Work order:
Beginning with the first entry, restate the data word for word and leave out the images.

Task input:
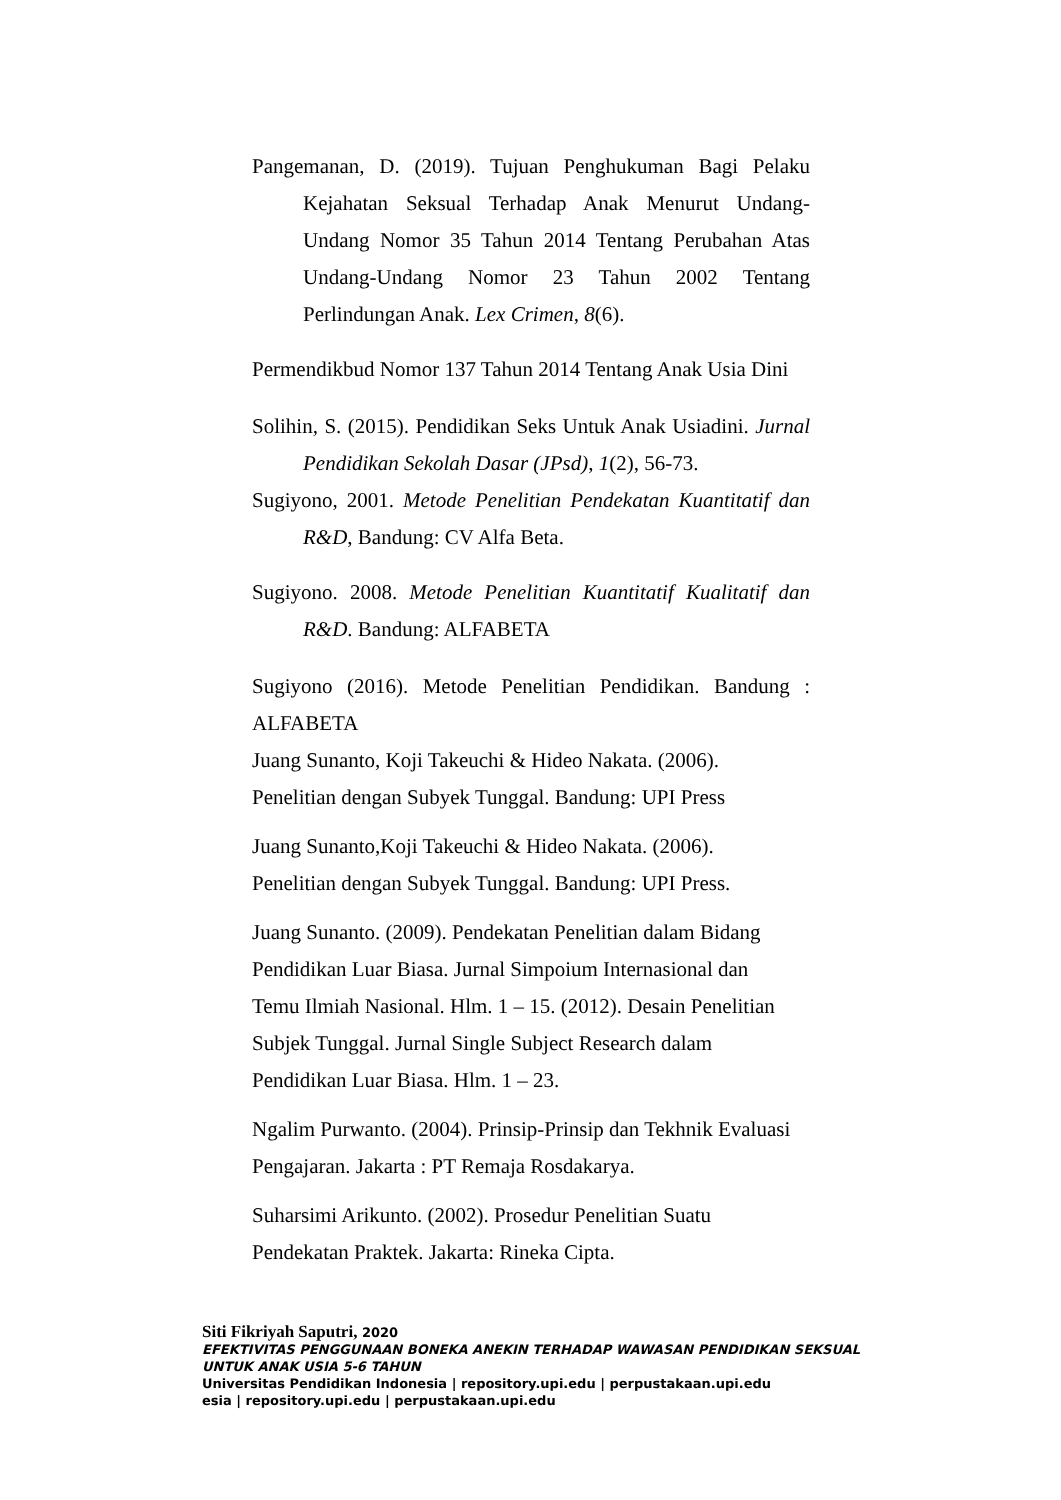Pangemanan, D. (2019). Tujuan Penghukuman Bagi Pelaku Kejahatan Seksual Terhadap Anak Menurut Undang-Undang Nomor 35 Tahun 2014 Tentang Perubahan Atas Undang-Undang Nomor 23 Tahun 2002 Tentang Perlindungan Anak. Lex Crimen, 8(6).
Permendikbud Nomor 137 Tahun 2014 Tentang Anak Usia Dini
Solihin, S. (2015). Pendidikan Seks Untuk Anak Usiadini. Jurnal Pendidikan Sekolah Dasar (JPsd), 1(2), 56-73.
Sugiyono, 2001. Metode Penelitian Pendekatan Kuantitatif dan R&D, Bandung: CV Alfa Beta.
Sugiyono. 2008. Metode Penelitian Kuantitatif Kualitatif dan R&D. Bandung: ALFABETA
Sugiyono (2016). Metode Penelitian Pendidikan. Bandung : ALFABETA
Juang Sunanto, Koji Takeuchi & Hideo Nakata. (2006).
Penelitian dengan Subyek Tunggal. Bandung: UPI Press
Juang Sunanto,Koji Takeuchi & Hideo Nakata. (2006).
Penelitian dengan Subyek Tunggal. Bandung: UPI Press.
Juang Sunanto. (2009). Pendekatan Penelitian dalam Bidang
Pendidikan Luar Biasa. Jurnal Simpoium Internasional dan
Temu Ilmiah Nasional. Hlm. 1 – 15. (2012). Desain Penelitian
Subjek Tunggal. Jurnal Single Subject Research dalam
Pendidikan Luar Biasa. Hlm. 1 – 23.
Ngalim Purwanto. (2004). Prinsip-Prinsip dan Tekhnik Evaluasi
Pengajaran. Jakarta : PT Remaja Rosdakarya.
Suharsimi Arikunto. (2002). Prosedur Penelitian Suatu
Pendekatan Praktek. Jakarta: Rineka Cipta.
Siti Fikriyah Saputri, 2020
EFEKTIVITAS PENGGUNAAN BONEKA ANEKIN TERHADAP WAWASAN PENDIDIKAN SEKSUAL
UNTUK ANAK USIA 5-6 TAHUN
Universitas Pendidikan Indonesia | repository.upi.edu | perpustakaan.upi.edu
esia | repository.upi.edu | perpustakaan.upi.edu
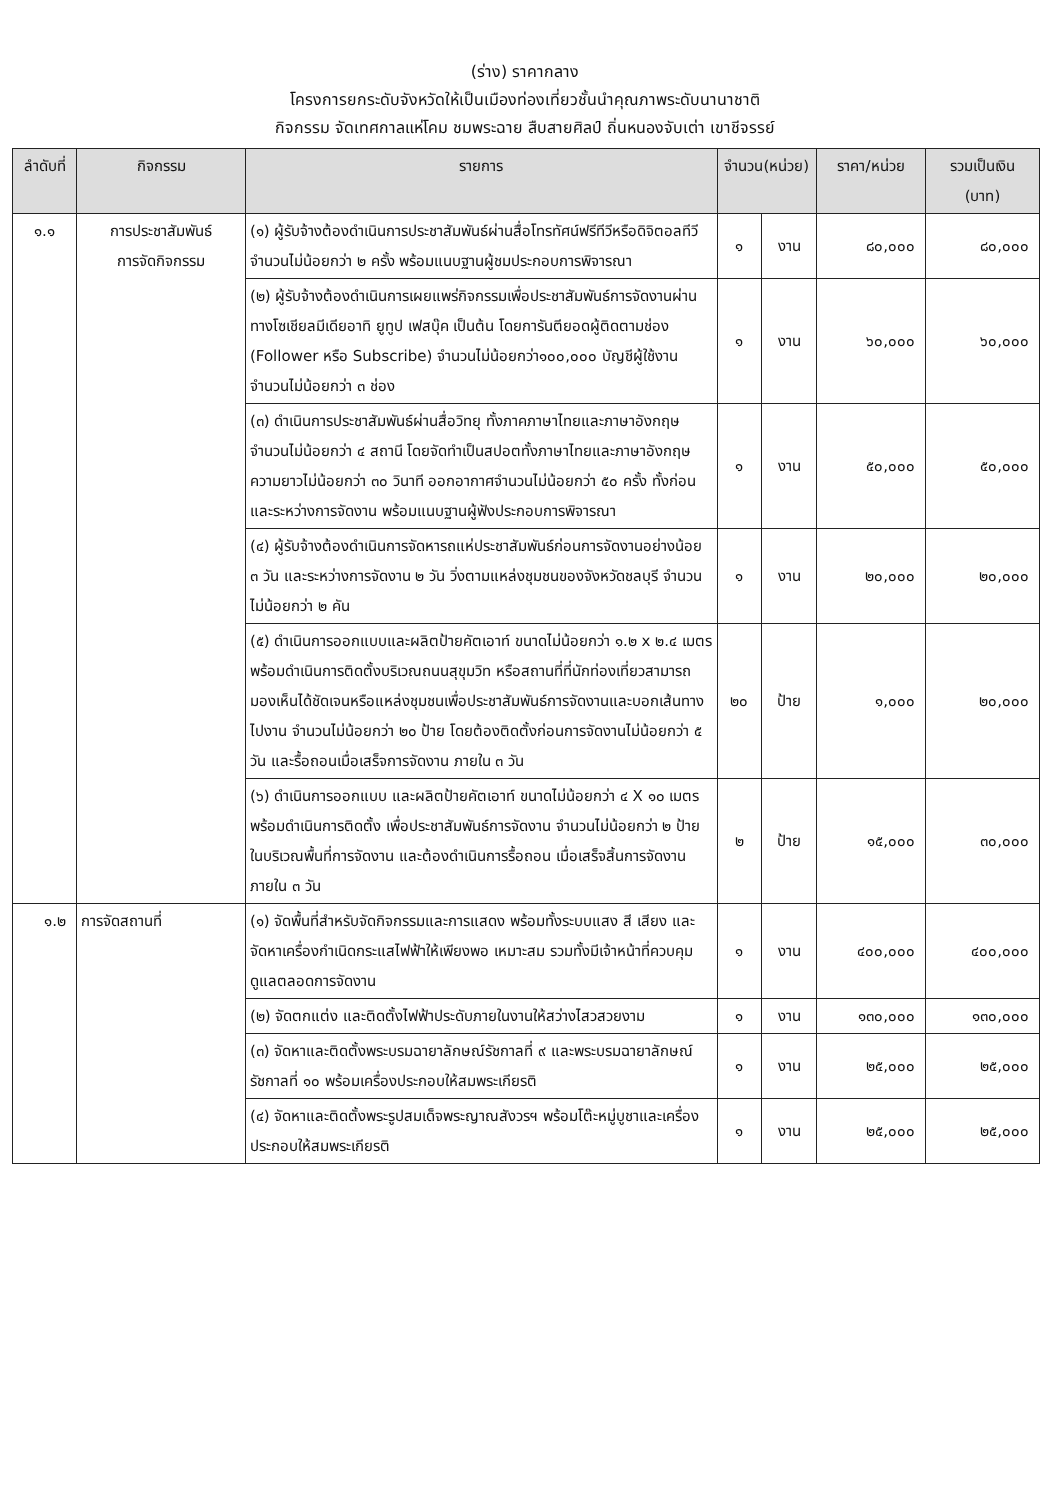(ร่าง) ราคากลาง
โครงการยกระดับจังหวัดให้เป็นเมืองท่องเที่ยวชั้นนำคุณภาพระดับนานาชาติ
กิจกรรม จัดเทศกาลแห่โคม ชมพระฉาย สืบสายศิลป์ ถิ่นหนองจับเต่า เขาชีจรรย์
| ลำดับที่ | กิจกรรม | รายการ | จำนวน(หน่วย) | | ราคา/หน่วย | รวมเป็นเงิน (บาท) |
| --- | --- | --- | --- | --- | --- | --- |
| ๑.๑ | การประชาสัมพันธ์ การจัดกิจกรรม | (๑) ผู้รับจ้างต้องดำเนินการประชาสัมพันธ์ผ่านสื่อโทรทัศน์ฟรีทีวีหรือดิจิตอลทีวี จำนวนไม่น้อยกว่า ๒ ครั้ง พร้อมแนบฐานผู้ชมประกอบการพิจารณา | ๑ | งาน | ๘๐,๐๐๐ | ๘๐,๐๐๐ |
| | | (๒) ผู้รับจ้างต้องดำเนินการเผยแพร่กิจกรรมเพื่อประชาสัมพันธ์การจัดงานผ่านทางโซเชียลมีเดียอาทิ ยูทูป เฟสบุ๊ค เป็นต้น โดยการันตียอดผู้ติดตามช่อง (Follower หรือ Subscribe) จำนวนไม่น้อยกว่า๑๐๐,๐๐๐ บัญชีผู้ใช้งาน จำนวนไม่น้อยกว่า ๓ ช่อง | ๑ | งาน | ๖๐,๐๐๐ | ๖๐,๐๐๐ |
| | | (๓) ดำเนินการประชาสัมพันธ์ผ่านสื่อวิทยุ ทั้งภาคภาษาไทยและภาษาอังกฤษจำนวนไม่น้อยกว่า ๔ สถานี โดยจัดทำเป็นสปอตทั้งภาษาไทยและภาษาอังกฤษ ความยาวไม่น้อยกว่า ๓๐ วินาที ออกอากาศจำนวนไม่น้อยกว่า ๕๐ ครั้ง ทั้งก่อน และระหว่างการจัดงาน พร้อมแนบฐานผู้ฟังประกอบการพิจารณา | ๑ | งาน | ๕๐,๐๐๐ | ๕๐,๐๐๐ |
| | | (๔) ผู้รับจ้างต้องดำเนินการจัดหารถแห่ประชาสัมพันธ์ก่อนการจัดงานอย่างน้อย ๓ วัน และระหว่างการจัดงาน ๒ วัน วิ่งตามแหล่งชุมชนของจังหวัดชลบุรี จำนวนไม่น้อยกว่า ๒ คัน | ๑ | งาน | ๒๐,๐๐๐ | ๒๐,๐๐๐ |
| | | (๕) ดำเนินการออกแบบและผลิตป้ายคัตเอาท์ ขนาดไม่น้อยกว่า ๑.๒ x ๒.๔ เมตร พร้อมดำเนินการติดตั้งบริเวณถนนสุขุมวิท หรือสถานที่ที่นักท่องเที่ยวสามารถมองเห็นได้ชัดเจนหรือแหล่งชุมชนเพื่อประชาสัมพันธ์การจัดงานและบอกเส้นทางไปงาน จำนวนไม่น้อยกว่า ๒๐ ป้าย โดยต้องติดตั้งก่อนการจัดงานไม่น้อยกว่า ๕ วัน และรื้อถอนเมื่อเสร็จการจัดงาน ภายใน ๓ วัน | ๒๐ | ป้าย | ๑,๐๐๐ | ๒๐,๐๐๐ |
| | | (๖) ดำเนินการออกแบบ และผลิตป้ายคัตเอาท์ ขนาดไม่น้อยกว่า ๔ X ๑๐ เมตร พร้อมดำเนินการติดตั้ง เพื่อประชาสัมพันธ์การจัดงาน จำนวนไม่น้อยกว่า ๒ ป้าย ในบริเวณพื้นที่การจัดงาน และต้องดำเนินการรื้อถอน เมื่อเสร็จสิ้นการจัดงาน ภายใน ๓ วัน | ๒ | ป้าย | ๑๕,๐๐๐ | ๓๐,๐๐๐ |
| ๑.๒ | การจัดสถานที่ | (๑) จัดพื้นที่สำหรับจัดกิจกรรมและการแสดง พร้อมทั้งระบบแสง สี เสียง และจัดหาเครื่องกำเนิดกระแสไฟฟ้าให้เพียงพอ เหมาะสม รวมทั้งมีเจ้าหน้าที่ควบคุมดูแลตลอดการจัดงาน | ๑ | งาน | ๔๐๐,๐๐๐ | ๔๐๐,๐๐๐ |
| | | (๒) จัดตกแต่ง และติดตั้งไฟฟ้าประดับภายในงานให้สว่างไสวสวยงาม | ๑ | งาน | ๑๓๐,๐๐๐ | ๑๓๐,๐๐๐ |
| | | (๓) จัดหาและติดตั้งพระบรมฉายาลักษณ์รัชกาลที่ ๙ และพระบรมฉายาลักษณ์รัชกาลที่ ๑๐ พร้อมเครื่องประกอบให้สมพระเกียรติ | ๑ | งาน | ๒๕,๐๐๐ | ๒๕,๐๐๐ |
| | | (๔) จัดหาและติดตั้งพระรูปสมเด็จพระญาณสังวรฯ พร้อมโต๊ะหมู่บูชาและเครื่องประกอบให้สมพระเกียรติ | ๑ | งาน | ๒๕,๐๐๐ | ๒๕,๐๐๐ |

Answer box:
Pangemanan, D. (2019). Tujuan Penghukuman Bagi Pelaku Kejahatan Seksual Terhadap Anak Menurut Undang-Undang Nomor 35 Tahun 2014 Tentang Perubahan Atas Undang-Undang Nomor 23 Tahun 2002 Tentang Perlindungan Anak. Lex Crimen, 8(6).
Permendikbud Nomor 137 Tahun 2014 Tentang Anak Usia Dini
Solihin, S. (2015). Pendidikan Seks Untuk Anak Usiadini. Jurnal Pendidikan Sekolah Dasar (JPsd), 1(2), 56-73.
Sugiyono, 2001. Metode Penelitian Pendekatan Kuantitatif dan R&D, Bandung: CV Alfa Beta.
Sugiyono. 2008. Metode Penelitian Kuantitatif Kualitatif dan R&D. Bandung: ALFABETA
Sugiyono (2016). Metode Penelitian Pendidikan. Bandung : ALFABETA
Juang Sunanto, Koji Takeuchi & Hideo Nakata. (2006).
Penelitian dengan Subyek Tunggal. Bandung: UPI Press
Juang Sunanto,Koji Takeuchi & Hideo Nakata. (2006).
Penelitian dengan Subyek Tunggal. Bandung: UPI Press.
Juang Sunanto. (2009). Pendekatan Penelitian dalam Bidang
Pendidikan Luar Biasa. Jurnal Simpoium Internasional dan
Temu Ilmiah Nasional. Hlm. 1 – 15. (2012). Desain Penelitian
Subjek Tunggal. Jurnal Single Subject Research dalam
Pendidikan Luar Biasa. Hlm. 1 – 23.
Ngalim Purwanto. (2004). Prinsip-Prinsip dan Tekhnik Evaluasi
Pengajaran. Jakarta : PT Remaja Rosdakarya.
Suharsimi Arikunto. (2002). Prosedur Penelitian Suatu
Pendekatan Praktek. Jakarta: Rineka Cipta.
Siti Fikriyah Saputri, 2020
EFEKTIVITAS PENGGUNAAN BONEKA ANEKIN TERHADAP WAWASAN PENDIDIKAN SEKSUAL
UNTUK ANAK USIA 5-6 TAHUN
Universitas Pendidikan Indonesia | repository.upi.edu | perpustakaan.upi.edu
esia | repository.upi.edu | perpustakaan.upi.edu
(ร่าง) ราคากลาง
โครงการยกระดับจังหวัดให้เป็นเมืองท่องเที่ยวชั้นนำคุณภาพระดับนานาชาติ
กิจกรรม จัดเทศกาลแห่โคม ชมพระฉาย สืบสายศิลป์ ถิ่นหนองจับเต่า เขาชีจรรย์
| ลำดับที่ | กิจกรรม | รายการ | จำนวน(หน่วย) | | ราคา/หน่วย | รวมเป็นเงิน (บาท) |
| --- | --- | --- | --- | --- | --- | --- |
| ๑.๑ | การประชาสัมพันธ์ การจัดกิจกรรม | (๑) ผู้รับจ้างต้องดำเนินการประชาสัมพันธ์ผ่านสื่อโทรทัศน์ฟรีทีวีหรือดิจิตอลทีวี จำนวนไม่น้อยกว่า ๒ ครั้ง พร้อมแนบฐานผู้ชมประกอบการพิจารณา | ๑ | งาน | ๘๐,๐๐๐ | ๘๐,๐๐๐ |
| | | (๒) ผู้รับจ้างต้องดำเนินการเผยแพร่กิจกรรมเพื่อประชาสัมพันธ์การจัดงานผ่านทางโซเชียลมีเดียอาทิ ยูทูป เฟสบุ๊ค เป็นต้น โดยการันตียอดผู้ติดตามช่อง (Follower หรือ Subscribe) จำนวนไม่น้อยกว่า๑๐๐,๐๐๐ บัญชีผู้ใช้งาน จำนวนไม่น้อยกว่า ๓ ช่อง | ๑ | งาน | ๖๐,๐๐๐ | ๖๐,๐๐๐ |
| | | (๓) ดำเนินการประชาสัมพันธ์ผ่านสื่อวิทยุ ทั้งภาคภาษาไทยและภาษาอังกฤษจำนวนไม่น้อยกว่า ๔ สถานี โดยจัดทำเป็นสปอตทั้งภาษาไทยและภาษาอังกฤษ ความยาวไม่น้อยกว่า ๓๐ วินาที ออกอากาศจำนวนไม่น้อยกว่า ๕๐ ครั้ง ทั้งก่อน และระหว่างการจัดงาน พร้อมแนบฐานผู้ฟังประกอบการพิจารณา | ๑ | งาน | ๕๐,๐๐๐ | ๕๐,๐๐๐ |
| | | (๔) ผู้รับจ้างต้องดำเนินการจัดหารถแห่ประชาสัมพันธ์ก่อนการจัดงานอย่างน้อย ๓ วัน และระหว่างการจัดงาน ๒ วัน วิ่งตามแหล่งชุมชนของจังหวัดชลบุรี จำนวนไม่น้อยกว่า ๒ คัน | ๑ | งาน | ๒๐,๐๐๐ | ๒๐,๐๐๐ |
| | | (๕) ดำเนินการออกแบบและผลิตป้ายคัตเอาท์ ขนาดไม่น้อยกว่า ๑.๒ x ๒.๔ เมตร พร้อมดำเนินการติดตั้งบริเวณถนนสุขุมวิท หรือสถานที่ที่นักท่องเที่ยวสามารถมองเห็นได้ชัดเจนหรือแหล่งชุมชนเพื่อประชาสัมพันธ์การจัดงานและบอกเส้นทางไปงาน จำนวนไม่น้อยกว่า ๒๐ ป้าย โดยต้องติดตั้งก่อนการจัดงานไม่น้อยกว่า ๕ วัน และรื้อถอนเมื่อเสร็จการจัดงาน ภายใน ๓ วัน | ๒๐ | ป้าย | ๑,๐๐๐ | ๒๐,๐๐๐ |
| | | (๖) ดำเนินการออกแบบ และผลิตป้ายคัตเอาท์ ขนาดไม่น้อยกว่า ๔ X ๑๐ เมตร พร้อมดำเนินการติดตั้ง เพื่อประชาสัมพันธ์การจัดงาน จำนวนไม่น้อยกว่า ๒ ป้าย ในบริเวณพื้นที่การจัดงาน และต้องดำเนินการรื้อถอน เมื่อเสร็จสิ้นการจัดงาน ภายใน ๓ วัน | ๒ | ป้าย | ๑๕,๐๐๐ | ๓๐,๐๐๐ |
| ๑.๒ | การจัดสถานที่ | (๑) จัดพื้นที่สำหรับจัดกิจกรรมและการแสดง พร้อมทั้งระบบแสง สี เสียง และจัดหาเครื่องกำเนิดกระแสไฟฟ้าให้เพียงพอ เหมาะสม รวมทั้งมีเจ้าหน้าที่ควบคุมดูแลตลอดการจัดงาน | ๑ | งาน | ๔๐๐,๐๐๐ | ๔๐๐,๐๐๐ |
| | | (๒) จัดตกแต่ง และติดตั้งไฟฟ้าประดับภายในงานให้สว่างไสวสวยงาม | ๑ | งาน | ๑๓๐,๐๐๐ | ๑๓๐,๐๐๐ |
| | | (๓) จัดหาและติดตั้งพระบรมฉายาลักษณ์รัชกาลที่ ๙ และพระบรมฉายาลักษณ์รัชกาลที่ ๑๐ พร้อมเครื่องประกอบให้สมพระเกียรติ | ๑ | งาน | ๒๕,๐๐๐ | ๒๕,๐๐๐ |
| | | (๔) จัดหาและติดตั้งพระรูปสมเด็จพระญาณสังวรฯ พร้อมโต๊ะหมู่บูชาและเครื่องประกอบให้สมพระเกียรติ | ๑ | งาน | ๒๕,๐๐๐ | ๒๕,๐๐๐ |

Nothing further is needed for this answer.